Stored dataset items:

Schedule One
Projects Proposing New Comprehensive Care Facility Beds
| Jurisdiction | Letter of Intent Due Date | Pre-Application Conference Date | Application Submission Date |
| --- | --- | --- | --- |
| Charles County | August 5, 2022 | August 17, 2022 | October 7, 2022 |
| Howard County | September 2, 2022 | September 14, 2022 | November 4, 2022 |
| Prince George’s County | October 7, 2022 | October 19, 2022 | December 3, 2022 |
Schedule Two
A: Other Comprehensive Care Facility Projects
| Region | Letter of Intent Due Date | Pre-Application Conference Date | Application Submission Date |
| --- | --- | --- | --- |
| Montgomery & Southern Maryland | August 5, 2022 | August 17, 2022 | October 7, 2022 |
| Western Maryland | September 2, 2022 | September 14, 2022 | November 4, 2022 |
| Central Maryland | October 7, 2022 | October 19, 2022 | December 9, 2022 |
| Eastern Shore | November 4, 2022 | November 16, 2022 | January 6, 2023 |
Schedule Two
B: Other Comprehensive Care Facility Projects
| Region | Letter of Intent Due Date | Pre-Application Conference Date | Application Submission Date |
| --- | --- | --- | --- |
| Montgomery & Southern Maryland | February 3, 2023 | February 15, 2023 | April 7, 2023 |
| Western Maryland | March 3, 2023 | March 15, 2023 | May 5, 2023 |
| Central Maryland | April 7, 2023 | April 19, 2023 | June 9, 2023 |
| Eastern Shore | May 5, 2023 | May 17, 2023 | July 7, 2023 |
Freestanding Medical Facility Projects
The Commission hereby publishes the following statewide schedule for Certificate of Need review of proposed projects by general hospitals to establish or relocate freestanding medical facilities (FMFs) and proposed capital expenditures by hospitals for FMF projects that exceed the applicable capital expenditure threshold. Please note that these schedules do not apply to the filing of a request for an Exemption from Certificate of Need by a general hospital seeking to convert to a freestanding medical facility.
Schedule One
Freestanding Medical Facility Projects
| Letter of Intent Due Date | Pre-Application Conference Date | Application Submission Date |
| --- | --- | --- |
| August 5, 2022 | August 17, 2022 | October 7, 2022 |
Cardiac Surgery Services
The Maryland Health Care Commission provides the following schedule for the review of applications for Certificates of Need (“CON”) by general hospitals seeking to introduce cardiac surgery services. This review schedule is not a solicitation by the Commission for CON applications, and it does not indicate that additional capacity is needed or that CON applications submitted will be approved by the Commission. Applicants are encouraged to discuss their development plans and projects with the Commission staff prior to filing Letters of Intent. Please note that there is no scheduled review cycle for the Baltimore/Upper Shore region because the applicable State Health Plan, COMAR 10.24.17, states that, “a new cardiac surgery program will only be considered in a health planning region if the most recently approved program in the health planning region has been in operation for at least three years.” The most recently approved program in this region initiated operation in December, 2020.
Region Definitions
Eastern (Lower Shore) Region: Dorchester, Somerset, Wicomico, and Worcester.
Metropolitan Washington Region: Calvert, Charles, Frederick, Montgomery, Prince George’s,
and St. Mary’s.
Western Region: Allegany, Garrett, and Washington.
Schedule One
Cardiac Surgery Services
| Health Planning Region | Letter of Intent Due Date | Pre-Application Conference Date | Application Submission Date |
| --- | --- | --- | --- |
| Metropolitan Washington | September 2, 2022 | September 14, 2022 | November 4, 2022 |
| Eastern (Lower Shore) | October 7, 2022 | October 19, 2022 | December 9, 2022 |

→ THE TASK
If a line above holds "Prince", count it; say how many such lines there are and nothing else.

→ RESPONSE TO THE TASK
2